Work to complete | Output all the data below verbatim.

Dataset records |
※ ※ ※
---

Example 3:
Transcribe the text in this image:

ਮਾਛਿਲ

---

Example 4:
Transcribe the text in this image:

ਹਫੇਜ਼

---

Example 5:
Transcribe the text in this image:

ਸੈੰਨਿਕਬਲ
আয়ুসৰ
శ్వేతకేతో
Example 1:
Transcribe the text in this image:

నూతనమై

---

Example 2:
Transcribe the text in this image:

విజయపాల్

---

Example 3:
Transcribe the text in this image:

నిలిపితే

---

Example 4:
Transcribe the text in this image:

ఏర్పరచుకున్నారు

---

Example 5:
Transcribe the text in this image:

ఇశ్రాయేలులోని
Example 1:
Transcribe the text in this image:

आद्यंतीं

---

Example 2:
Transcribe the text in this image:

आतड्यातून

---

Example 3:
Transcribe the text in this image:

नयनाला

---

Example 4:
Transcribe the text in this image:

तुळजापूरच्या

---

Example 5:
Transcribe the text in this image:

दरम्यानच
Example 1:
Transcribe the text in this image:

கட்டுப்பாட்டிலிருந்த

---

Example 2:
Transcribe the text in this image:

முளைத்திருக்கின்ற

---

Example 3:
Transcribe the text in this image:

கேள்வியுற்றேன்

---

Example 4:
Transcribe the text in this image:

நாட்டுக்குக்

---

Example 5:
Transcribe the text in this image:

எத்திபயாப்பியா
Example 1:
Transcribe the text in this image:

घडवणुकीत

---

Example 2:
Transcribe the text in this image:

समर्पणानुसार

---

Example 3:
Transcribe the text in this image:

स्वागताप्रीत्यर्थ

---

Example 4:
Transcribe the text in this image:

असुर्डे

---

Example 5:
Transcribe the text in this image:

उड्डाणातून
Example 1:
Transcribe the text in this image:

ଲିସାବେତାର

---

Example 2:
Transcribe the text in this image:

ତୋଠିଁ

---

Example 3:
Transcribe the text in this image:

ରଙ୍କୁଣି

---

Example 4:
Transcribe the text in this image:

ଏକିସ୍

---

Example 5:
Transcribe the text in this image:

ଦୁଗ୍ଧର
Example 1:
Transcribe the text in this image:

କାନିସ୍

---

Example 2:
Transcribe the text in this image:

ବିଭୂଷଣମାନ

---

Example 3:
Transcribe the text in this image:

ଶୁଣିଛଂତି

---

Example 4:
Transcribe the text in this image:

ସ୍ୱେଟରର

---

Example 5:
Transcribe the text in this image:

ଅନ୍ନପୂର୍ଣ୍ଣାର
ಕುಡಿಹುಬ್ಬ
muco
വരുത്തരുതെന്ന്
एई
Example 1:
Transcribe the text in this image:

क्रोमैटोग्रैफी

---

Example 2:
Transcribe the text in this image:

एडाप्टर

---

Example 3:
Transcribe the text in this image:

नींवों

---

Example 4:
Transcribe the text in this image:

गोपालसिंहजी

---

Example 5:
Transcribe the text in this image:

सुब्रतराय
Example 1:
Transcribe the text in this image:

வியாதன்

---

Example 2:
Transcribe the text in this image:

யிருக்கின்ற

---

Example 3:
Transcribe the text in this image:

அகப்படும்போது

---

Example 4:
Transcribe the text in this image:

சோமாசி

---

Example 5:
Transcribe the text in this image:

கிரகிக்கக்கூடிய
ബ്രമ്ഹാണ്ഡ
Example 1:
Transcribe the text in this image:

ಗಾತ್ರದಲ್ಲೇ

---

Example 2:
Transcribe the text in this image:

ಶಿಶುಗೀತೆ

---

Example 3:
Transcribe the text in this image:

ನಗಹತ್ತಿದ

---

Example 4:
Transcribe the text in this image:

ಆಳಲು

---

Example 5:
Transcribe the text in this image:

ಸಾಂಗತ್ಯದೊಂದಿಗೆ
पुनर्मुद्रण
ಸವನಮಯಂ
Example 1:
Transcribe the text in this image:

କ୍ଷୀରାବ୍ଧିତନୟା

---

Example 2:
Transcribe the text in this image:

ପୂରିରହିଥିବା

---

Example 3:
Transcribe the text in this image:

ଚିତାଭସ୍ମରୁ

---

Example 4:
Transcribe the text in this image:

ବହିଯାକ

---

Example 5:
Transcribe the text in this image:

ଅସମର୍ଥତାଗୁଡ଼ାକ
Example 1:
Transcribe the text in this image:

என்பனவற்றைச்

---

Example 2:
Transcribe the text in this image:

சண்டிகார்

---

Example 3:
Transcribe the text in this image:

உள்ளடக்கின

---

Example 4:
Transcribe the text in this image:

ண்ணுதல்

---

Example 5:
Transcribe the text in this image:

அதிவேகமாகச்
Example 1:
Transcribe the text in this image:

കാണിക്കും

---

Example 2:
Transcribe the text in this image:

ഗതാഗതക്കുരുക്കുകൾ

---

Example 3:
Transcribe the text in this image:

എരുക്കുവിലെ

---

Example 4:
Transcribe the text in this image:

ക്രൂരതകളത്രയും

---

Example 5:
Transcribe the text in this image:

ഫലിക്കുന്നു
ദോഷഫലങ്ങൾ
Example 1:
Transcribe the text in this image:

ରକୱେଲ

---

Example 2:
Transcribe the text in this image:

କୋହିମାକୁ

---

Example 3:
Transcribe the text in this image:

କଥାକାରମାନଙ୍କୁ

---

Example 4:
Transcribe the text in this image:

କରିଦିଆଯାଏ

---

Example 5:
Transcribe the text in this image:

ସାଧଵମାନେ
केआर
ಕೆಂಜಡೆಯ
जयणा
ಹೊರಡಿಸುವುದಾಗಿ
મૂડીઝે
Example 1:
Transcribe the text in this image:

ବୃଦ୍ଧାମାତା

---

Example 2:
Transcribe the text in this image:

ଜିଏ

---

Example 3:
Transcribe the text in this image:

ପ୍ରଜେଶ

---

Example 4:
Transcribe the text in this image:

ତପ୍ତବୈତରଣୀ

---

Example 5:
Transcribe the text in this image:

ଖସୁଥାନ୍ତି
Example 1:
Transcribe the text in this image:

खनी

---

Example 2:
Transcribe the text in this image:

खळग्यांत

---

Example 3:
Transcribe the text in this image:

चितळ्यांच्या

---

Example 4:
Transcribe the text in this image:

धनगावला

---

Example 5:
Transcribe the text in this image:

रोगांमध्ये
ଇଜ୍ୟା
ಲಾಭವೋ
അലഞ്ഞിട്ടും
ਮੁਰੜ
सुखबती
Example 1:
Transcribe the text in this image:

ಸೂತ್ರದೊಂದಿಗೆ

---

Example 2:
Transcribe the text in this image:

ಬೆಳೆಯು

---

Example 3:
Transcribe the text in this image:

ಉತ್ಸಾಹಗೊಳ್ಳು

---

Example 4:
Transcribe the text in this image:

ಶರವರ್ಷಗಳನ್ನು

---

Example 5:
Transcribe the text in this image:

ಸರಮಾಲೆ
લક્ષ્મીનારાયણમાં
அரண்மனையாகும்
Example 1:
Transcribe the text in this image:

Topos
※ ※ ※
Written solution |
---

Example 3:
Transcribe the text in this image:

ਮਾਛਿਲ

---

Example 4:
Transcribe the text in this image:

ਹਫੇਜ਼

---

Example 5:
Transcribe the text in this image:

ਸੈੰਨਿਕਬਲ
আয়ুসৰ
శ్వేతకేతో
Example 1:
Transcribe the text in this image:

నూతనమై

---

Example 2:
Transcribe the text in this image:

విజయపాల్

---

Example 3:
Transcribe the text in this image:

నిలిపితే

---

Example 4:
Transcribe the text in this image:

ఏర్పరచుకున్నారు

---

Example 5:
Transcribe the text in this image:

ఇశ్రాయేలులోని
Example 1:
Transcribe the text in this image:

आद्यंतीं

---

Example 2:
Transcribe the text in this image:

आतड्यातून

---

Example 3:
Transcribe the text in this image:

नयनाला

---

Example 4:
Transcribe the text in this image:

तुळजापूरच्या

---

Example 5:
Transcribe the text in this image:

दरम्यानच
Example 1:
Transcribe the text in this image:

கட்டுப்பாட்டிலிருந்த

---

Example 2:
Transcribe the text in this image:

முளைத்திருக்கின்ற

---

Example 3:
Transcribe the text in this image:

கேள்வியுற்றேன்

---

Example 4:
Transcribe the text in this image:

நாட்டுக்குக்

---

Example 5:
Transcribe the text in this image:

எத்திபயாப்பியா
Example 1:
Transcribe the text in this image:

घडवणुकीत

---

Example 2:
Transcribe the text in this image:

समर्पणानुसार

---

Example 3:
Transcribe the text in this image:

स्वागताप्रीत्यर्थ

---

Example 4:
Transcribe the text in this image:

असुर्डे

---

Example 5:
Transcribe the text in this image:

उड्डाणातून
Example 1:
Transcribe the text in this image:

ଲିସାବେତାର

---

Example 2:
Transcribe the text in this image:

ତୋଠିଁ

---

Example 3:
Transcribe the text in this image:

ରଙ୍କୁଣି

---

Example 4:
Transcribe the text in this image:

ଏକିସ୍

---

Example 5:
Transcribe the text in this image:

ଦୁଗ୍ଧର
Example 1:
Transcribe the text in this image:

କାନିସ୍

---

Example 2:
Transcribe the text in this image:

ବିଭୂଷଣମାନ

---

Example 3:
Transcribe the text in this image:

ଶୁଣିଛଂତି

---

Example 4:
Transcribe the text in this image:

ସ୍ୱେଟରର

---

Example 5:
Transcribe the text in this image:

ଅନ୍ନପୂର୍ଣ୍ଣାର
ಕುಡಿಹುಬ್ಬ
muco
വരുത്തരുതെന്ന്
एई
Example 1:
Transcribe the text in this image:

क्रोमैटोग्रैफी

---

Example 2:
Transcribe the text in this image:

एडाप्टर

---

Example 3:
Transcribe the text in this image:

नींवों

---

Example 4:
Transcribe the text in this image:

गोपालसिंहजी

---

Example 5:
Transcribe the text in this image:

सुब्रतराय
Example 1:
Transcribe the text in this image:

வியாதன்

---

Example 2:
Transcribe the text in this image:

யிருக்கின்ற

---

Example 3:
Transcribe the text in this image:

அகப்படும்போது

---

Example 4:
Transcribe the text in this image:

சோமாசி

---

Example 5:
Transcribe the text in this image:

கிரகிக்கக்கூடிய
ബ്രമ്ഹാണ്ഡ
Example 1:
Transcribe the text in this image:

ಗಾತ್ರದಲ್ಲೇ

---

Example 2:
Transcribe the text in this image:

ಶಿಶುಗೀತೆ

---

Example 3:
Transcribe the text in this image:

ನಗಹತ್ತಿದ

---

Example 4:
Transcribe the text in this image:

ಆಳಲು

---

Example 5:
Transcribe the text in this image:

ಸಾಂಗತ್ಯದೊಂದಿಗೆ
पुनर्मुद्रण
ಸವನಮಯಂ
Example 1:
Transcribe the text in this image:

କ୍ଷୀରାବ୍ଧିତନୟା

---

Example 2:
Transcribe the text in this image:

ପୂରିରହିଥିବା

---

Example 3:
Transcribe the text in this image:

ଚିତାଭସ୍ମରୁ

---

Example 4:
Transcribe the text in this image:

ବହିଯାକ

---

Example 5:
Transcribe the text in this image:

ଅସମର୍ଥତାଗୁଡ଼ାକ
Example 1:
Transcribe the text in this image:

என்பனவற்றைச்

---

Example 2:
Transcribe the text in this image:

சண்டிகார்

---

Example 3:
Transcribe the text in this image:

உள்ளடக்கின

---

Example 4:
Transcribe the text in this image:

ண்ணுதல்

---

Example 5:
Transcribe the text in this image:

அதிவேகமாகச்
Example 1:
Transcribe the text in this image:

കാണിക്കും

---

Example 2:
Transcribe the text in this image:

ഗതാഗതക്കുരുക്കുകൾ

---

Example 3:
Transcribe the text in this image:

എരുക്കുവിലെ

---

Example 4:
Transcribe the text in this image:

ക്രൂരതകളത്രയും

---

Example 5:
Transcribe the text in this image:

ഫലിക്കുന്നു
ദോഷഫലങ്ങൾ
Example 1:
Transcribe the text in this image:

ରକୱେଲ

---

Example 2:
Transcribe the text in this image:

କୋହିମାକୁ

---

Example 3:
Transcribe the text in this image:

କଥାକାରମାନଙ୍କୁ

---

Example 4:
Transcribe the text in this image:

କରିଦିଆଯାଏ

---

Example 5:
Transcribe the text in this image:

ସାଧଵମାନେ
केआर
ಕೆಂಜಡೆಯ
जयणा
ಹೊರಡಿಸುವುದಾಗಿ
મૂડીઝે
Example 1:
Transcribe the text in this image:

ବୃଦ୍ଧାମାତା

---

Example 2:
Transcribe the text in this image:

ଜିଏ

---

Example 3:
Transcribe the text in this image:

ପ୍ରଜେଶ

---

Example 4:
Transcribe the text in this image:

ତପ୍ତବୈତରଣୀ

---

Example 5:
Transcribe the text in this image:

ଖସୁଥାନ୍ତି
Example 1:
Transcribe the text in this image:

खनी

---

Example 2:
Transcribe the text in this image:

खळग्यांत

---

Example 3:
Transcribe the text in this image:

चितळ्यांच्या

---

Example 4:
Transcribe the text in this image:

धनगावला

---

Example 5:
Transcribe the text in this image:

रोगांमध्ये
ଇଜ୍ୟା
ಲಾಭವೋ
അലഞ്ഞിട്ടും
ਮੁਰੜ
सुखबती
Example 1:
Transcribe the text in this image:

ಸೂತ್ರದೊಂದಿಗೆ

---

Example 2:
Transcribe the text in this image:

ಬೆಳೆಯು

---

Example 3:
Transcribe the text in this image:

ಉತ್ಸಾಹಗೊಳ್ಳು

---

Example 4:
Transcribe the text in this image:

ಶರವರ್ಷಗಳನ್ನು

---

Example 5:
Transcribe the text in this image:

ಸರಮಾಲೆ
લક્ષ્મીનારાયણમાં
அரண்மனையாகும்
Example 1:
Transcribe the text in this image:

Topos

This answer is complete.